Rafsanjani supporters said they found painful irony in the fact that their rival appealed to some voters bent on opposing the establishment. They say Ahmadinejad is a front for the conservative appointees at the top of Iran's byzantine constitutional structure who have thwarted the reformist agenda of Mohammad Khatami, the outgoing president. Khatami was twice swept into the presidency with more than 70 percent of the vote.

Critics say the mayor is a vehicle for others' goals. "He is like one of these disposable cups you use once and throw away," said Mohammad Atrianfar, a senior official in Rafsanjani's campaign.

"Of course," Atrianfar added, "the blame is not to be put on Ahmadinejad. The blame has to be put on the Iranian political structure and the Guardian Council."

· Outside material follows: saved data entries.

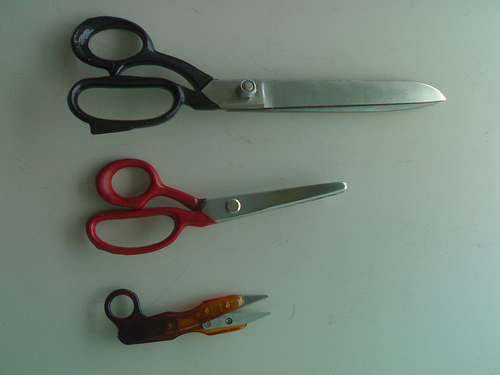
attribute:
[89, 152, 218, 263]
handle — red 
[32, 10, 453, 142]
scissors — silver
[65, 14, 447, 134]
scissor — large, small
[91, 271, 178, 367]
handle — dark brown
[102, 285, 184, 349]
handle — brown 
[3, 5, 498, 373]
table — white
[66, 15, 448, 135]
scissors — black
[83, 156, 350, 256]
scissors — red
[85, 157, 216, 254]
handle — red 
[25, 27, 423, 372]
scissors — three pair, silver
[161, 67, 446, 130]
scissors — silver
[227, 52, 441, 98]
blades — silver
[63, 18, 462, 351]
scissors — brown, three pairs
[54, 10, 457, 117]
scissors — large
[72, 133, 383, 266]
scissors — silver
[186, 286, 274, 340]
blades — short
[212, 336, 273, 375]
hair — curved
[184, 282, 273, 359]
blade — small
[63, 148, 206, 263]
handled — red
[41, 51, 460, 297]
surface — white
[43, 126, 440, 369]
surface — flat and white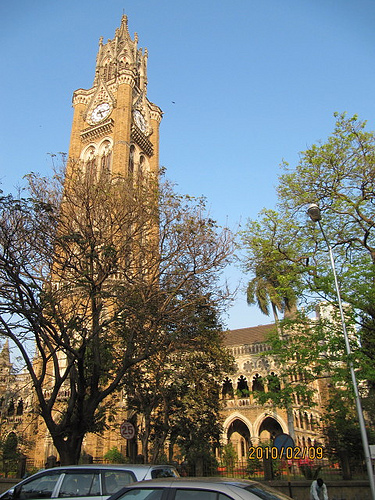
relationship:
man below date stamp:
[308, 474, 329, 499] [244, 440, 325, 464]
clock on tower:
[84, 100, 112, 128] [47, 9, 159, 456]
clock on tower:
[130, 109, 147, 134] [47, 9, 159, 456]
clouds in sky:
[195, 107, 225, 126] [1, 0, 354, 88]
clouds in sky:
[0, 1, 375, 374] [1, 0, 370, 372]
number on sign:
[120, 425, 133, 433] [117, 420, 138, 441]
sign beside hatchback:
[112, 418, 138, 441] [0, 464, 180, 498]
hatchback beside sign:
[0, 464, 180, 498] [241, 428, 343, 476]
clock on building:
[86, 100, 118, 128] [35, 10, 163, 472]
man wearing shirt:
[286, 454, 329, 496] [312, 479, 328, 498]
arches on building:
[221, 411, 254, 469] [159, 327, 341, 485]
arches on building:
[252, 409, 297, 469] [159, 327, 341, 485]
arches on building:
[251, 369, 265, 394] [159, 327, 341, 485]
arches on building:
[265, 368, 283, 392] [159, 327, 341, 485]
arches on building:
[235, 373, 249, 396] [159, 327, 341, 485]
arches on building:
[219, 373, 235, 397] [159, 327, 341, 485]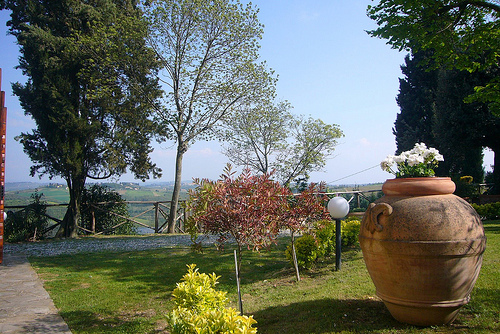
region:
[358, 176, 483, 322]
A big earthen planter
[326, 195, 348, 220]
A white garden nlight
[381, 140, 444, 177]
A plant with white flowers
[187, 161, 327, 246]
Red leaves on two trees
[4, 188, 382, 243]
A wooden fence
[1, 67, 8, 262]
A amall part of a wall visible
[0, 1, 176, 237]
One of the big green trees in the garden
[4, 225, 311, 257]
A short wall under the wooden fence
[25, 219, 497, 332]
Lawn in the garden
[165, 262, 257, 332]
A small bush with yellow leaves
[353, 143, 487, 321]
Large pot planter in the forefront.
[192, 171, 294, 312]
Small red tree by planter.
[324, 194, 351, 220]
White garden globe on pole.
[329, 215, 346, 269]
Black pole holding garden globe.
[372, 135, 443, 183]
white flowers in the planter.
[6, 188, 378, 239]
Wooden fence in the background.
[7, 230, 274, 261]
Gravel on the ground.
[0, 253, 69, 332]
Paved cement on the ground.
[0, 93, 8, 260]
Brick on the building.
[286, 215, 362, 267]
Green bushes by the planter.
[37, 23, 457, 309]
an overlook at a park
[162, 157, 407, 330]
the trees are small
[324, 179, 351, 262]
a small lantern light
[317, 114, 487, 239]
the flowers are white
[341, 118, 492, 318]
the flowers are in a vase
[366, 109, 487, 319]
the vase is stone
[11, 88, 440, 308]
the fencing is wooden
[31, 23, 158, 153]
leaves on this tree are green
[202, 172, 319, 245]
leaves on this tree are red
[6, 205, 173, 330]
a pathway through the garden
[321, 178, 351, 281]
a light is staked into the ground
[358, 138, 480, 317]
a big planter has some flowers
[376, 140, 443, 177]
the flowers in the planter are white ones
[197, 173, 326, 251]
some small trees grow to the left of the planter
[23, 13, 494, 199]
larger trees can be seen in the background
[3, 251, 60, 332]
a portion of a pathway can be seen to the left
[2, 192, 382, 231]
a wood fence is on the other side of the gravel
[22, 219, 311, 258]
a gravel pathway is in the background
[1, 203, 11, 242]
another light is in the background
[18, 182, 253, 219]
some homes on a hill can be seen in the distance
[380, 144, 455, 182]
potted flowers in the vase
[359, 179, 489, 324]
a large vase for landscaping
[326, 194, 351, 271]
the globe in the yard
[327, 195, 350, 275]
the globe behind the vase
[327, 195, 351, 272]
the globe by the little trees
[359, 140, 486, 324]
flowers in a large vase for the yard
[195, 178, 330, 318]
two young red leafe trees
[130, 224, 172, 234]
water off in the distant background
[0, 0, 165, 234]
tree full of leaves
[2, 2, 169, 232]
the tree on the left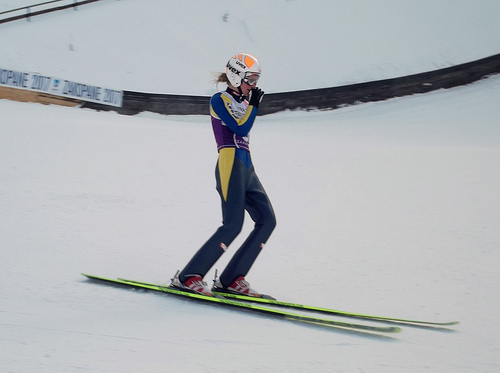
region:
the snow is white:
[362, 270, 379, 300]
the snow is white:
[349, 277, 364, 289]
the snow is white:
[372, 290, 379, 313]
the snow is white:
[373, 280, 385, 307]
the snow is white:
[358, 284, 368, 297]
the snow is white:
[354, 291, 363, 301]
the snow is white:
[379, 273, 387, 300]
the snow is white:
[380, 277, 392, 299]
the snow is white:
[374, 280, 381, 295]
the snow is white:
[127, 327, 144, 342]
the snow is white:
[152, 333, 176, 359]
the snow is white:
[202, 339, 217, 361]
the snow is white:
[191, 345, 215, 366]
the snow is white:
[184, 357, 191, 362]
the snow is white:
[209, 345, 222, 362]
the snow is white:
[199, 330, 219, 359]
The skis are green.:
[57, 226, 468, 355]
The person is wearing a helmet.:
[215, 37, 290, 77]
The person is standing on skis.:
[161, 29, 349, 309]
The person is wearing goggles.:
[225, 70, 277, 95]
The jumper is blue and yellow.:
[192, 106, 275, 271]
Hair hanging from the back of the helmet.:
[208, 57, 236, 97]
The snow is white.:
[80, 136, 197, 223]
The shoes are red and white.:
[176, 266, 283, 312]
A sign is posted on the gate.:
[11, 61, 138, 115]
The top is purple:
[210, 115, 264, 152]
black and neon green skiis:
[87, 255, 458, 341]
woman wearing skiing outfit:
[174, 26, 308, 293]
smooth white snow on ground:
[59, 125, 151, 226]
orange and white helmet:
[219, 52, 268, 92]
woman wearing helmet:
[210, 53, 265, 102]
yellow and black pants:
[179, 161, 278, 301]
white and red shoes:
[160, 266, 290, 318]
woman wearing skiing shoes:
[197, 60, 277, 255]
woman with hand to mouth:
[217, 59, 262, 103]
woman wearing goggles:
[222, 54, 261, 100]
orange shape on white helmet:
[244, 53, 254, 68]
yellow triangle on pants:
[218, 148, 238, 198]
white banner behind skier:
[0, 70, 122, 112]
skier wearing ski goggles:
[243, 74, 258, 87]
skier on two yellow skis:
[82, 266, 458, 340]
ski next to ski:
[83, 270, 402, 353]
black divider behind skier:
[2, 53, 499, 112]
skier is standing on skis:
[164, 51, 278, 303]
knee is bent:
[251, 210, 281, 235]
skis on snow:
[83, 270, 460, 337]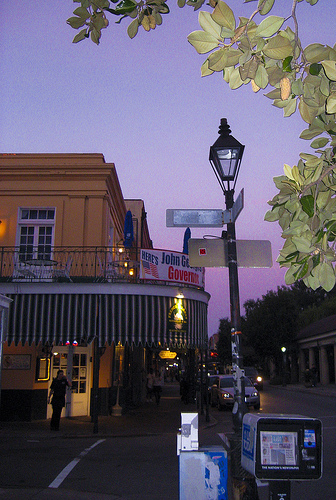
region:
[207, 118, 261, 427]
black metal street light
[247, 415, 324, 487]
black and silver newspaper stand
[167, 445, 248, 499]
blue metal newspaper stand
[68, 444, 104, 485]
black faded line on street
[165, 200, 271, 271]
two silver street signs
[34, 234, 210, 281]
balcony roof top area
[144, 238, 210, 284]
running for governer sign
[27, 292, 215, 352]
black and white striped banner storefront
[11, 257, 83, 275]
patio set on balcony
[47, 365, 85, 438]
woman worker walking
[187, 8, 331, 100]
green leaves on a tree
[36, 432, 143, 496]
white lines on the road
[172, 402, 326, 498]
newspaper dispensers on a corner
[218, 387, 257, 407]
headlights on a parked car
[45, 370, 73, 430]
a person in black walking out of a building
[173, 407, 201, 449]
the metal top of a newpaper stand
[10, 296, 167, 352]
a striped valance above a building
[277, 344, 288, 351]
a bright white street light to the right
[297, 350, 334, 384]
concrete pillars on the front of a building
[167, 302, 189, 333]
the green and yellow sign on the front of a building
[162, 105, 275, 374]
black and white light pole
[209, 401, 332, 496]
newspaper stand on corner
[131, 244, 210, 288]
red, white, and blue banner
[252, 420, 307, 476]
newspaper inside paper machine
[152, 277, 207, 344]
light over building sign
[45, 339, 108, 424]
person walking from doorway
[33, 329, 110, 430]
white door with lights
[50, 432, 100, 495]
white line painted on road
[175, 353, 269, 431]
car parked at curb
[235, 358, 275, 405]
headlight of vehicle on road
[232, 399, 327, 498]
coin-operated newspaper dispenser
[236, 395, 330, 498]
USA today newspaper machine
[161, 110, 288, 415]
tall black lamppost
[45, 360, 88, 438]
woman wearing black clothes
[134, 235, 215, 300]
governor campaign sign on a balcony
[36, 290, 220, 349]
green and white awning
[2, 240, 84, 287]
patio table with two chairs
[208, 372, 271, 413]
Volvo car parked on street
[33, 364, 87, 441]
woman standing on a sidwalk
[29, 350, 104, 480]
woman drinking a beverage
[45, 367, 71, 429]
woman walking on sidewalk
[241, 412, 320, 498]
metal newspaper vending machine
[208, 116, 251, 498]
black iron lamp post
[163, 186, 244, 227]
white street name sign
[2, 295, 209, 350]
black and white striped awning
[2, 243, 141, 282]
black iron barrier fence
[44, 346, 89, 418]
white door for restaurant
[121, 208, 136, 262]
blue folded patio umbrella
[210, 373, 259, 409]
car parked by curb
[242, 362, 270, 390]
car driving on street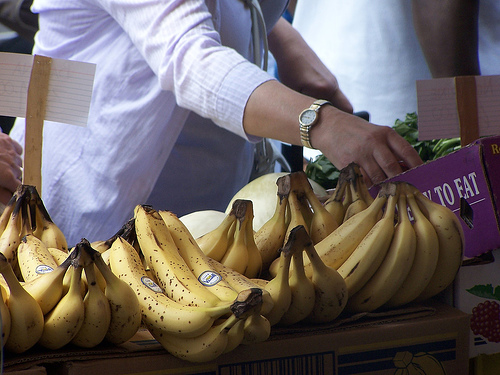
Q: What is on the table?
A: Bananas.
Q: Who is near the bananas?
A: A person.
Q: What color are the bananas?
A: Yellow.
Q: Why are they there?
A: To sell.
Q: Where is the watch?
A: On the wrist.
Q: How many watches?
A: 1.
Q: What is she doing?
A: Shopping.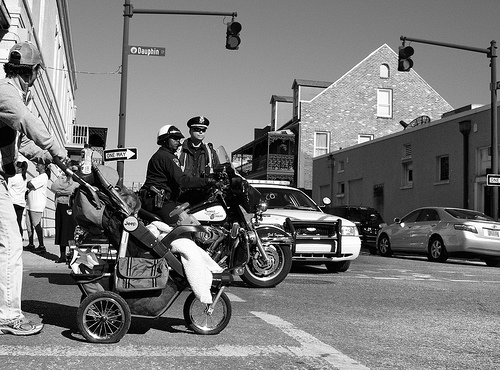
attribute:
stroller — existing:
[43, 144, 240, 346]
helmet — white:
[151, 123, 186, 147]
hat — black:
[186, 113, 215, 129]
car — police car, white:
[238, 174, 360, 275]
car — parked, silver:
[374, 203, 499, 264]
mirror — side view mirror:
[315, 193, 334, 213]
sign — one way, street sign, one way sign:
[99, 144, 143, 165]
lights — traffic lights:
[221, 10, 243, 56]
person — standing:
[0, 40, 74, 342]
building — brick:
[289, 43, 463, 196]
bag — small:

The council is the most activist of three panels of self-appointed, mostly hard-line clerics whose authority outstrips that of any elected Iranian official. Last year, the Guardian Council used its power to bar all reformers from running for parliament. Critics say the clerics and their allies see in Ahmadinejad the opportunity to finally gain control of the executive branch and its ministries.

"Twenty-six years have passed since the revolution," Atrianfar said, "and they still haven't gotten their hands on the administration."

Ahmadinejad has denied being a front, but his career has deep roots in the murky power center that is Iran's military.

The son of a blacksmith, he was raised in the east Tehran neighborhood of Marmak, where from elementary school on he stood out as "the smartest student in east Tehran," said Hadian-Jazy, a former classmate. After the revolution, Ahmadinejad joined the Revolutionary Guard, serving in the eight-year war with Iraq as an engineer. He was also active in the basij , the state-sponsored militia that enforces rules against drinking and other behavior deemed un-Islamic.

In Tehran, Ahmadinejad's campaign headquarters brims with young men wearing long-sleeved black shirts, the uniform of the basij. Like officers in the Revolutionary Guard, those in charge chat with reporters but refuse to give their full names. Both groups are said to have turned out heavily for the mayor.

"We don't want extensions of freedom on a Western model. We want something of our own, something local," said Mohammad Shakiba, 19, a basij member, dressed in a business suit, who spoke in the courtyard of a mosque.

Ahmadinejad won the job of mayor two years ago after his conservative party prevailed in a local election with only a 12 percent turnout. Since then, his tenure has been distinguished by largess, as his office handed out money to community groups for religious observances and sharply increased the size of loans to newly married couples.